Most pharmacists in Morocco are trained in French and Arabic, so French is your best bet for communication. In tourist-heavy areas — Guéliz in Marrakech, the Agadir city centre, Fes Ville Nouvelle — you will frequently find some English spoken, especially among younger staff. Showing the packaging of what you need from home, or using a translation app, works reliably when language is a barrier. Pharmacists are generally patient and accustomed to helping tourists.
Yes — paracetamol is sold everywhere in Morocco under the Doliprane brand (the dominant French-brand name) as well as generic paracetamol. Doliprane 1000 mg tablets for adults and Doliprane 500 mg for lower doses are standard stock. A box of 16 tablets typically costs 15–25 MAD (well under $3). Ibuprofen (Brufen or Advil) is also freely available OTC and similarly cheap.
Moroccan pharmacies are identified by a lit green cross — the same system used across France and much of francophone Europe. The cross is usually neon green and visible from the street. Licensed pharmacies are strictly regulated; if you see a green cross, you are at a genuine, registered pharmacy. Do not buy medicines from market stalls or informal sellers, as quality and authenticity cannot be guaranteed. Most Moroccan city medinas and Ville Nouvelles have pharmacies within a short walk of tourist areas.
Yes. Morocco allows tourists to bring personal-use quantities of prescription medicines into the country. Carry your medication in its original labelled packaging and bring a copy of your prescription or a letter from your GP — this is especially important for controlled substances, insulin, or injectable medications. There are no onerous customs checks for standard travel medicines, but having documentation prevents any questions at the border. Morocco's customs limit is generally a three-month supply for personal use. Narcotics and psychotropic substances require prior authorisation from Morocco's Ministry of Health.
For a genuine emergency, call 15 (SAMU ambulance) or 19 (police).
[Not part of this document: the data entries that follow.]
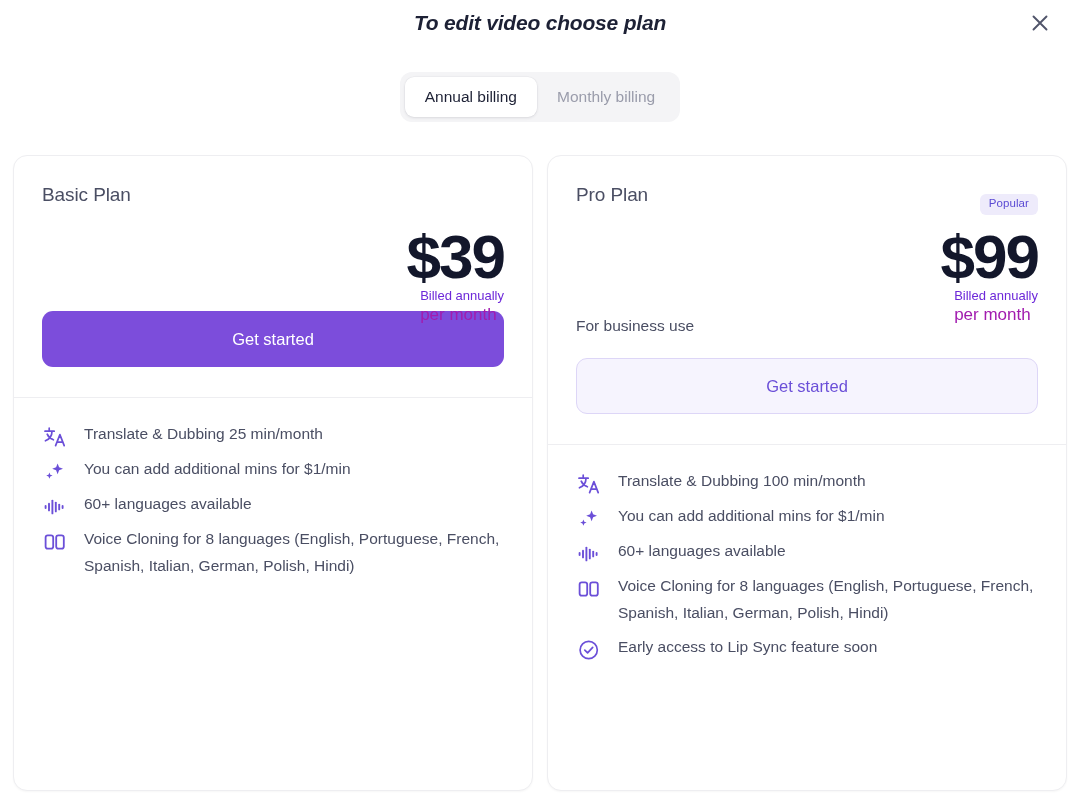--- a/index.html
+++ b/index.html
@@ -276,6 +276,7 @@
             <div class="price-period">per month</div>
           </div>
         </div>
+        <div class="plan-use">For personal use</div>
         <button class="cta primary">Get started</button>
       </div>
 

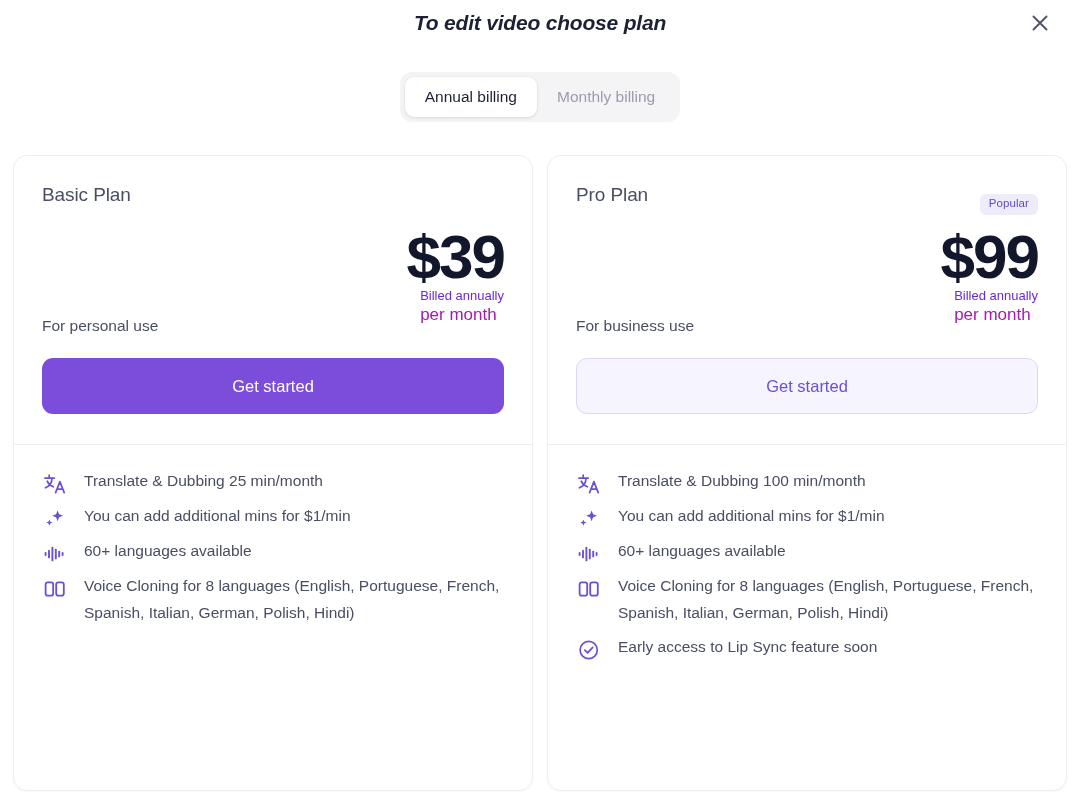--- a/index.html
+++ b/index.html
@@ -215,7 +215,7 @@
     padding: 26px 28px 28px 28px;
     display: flex;
     flex-direction: column;
-    gap: 11px;
+    gap: 21px;
   }
 
   .feature {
For non-emergency medical care, private clinics in every major city offer walk-in consultations — expect to pay 200–400 MAD (roughly $20–40 USD, indicative) for a GP appointment. Major cities have reputable private hospitals: Clinique du Sud and Polyclinique du Palmier in Marrakech, Clinique Al Farabi in Fes. Always have travel insurance that covers medical evacuation — and keep your insurer's emergency number saved in your phone before you travel.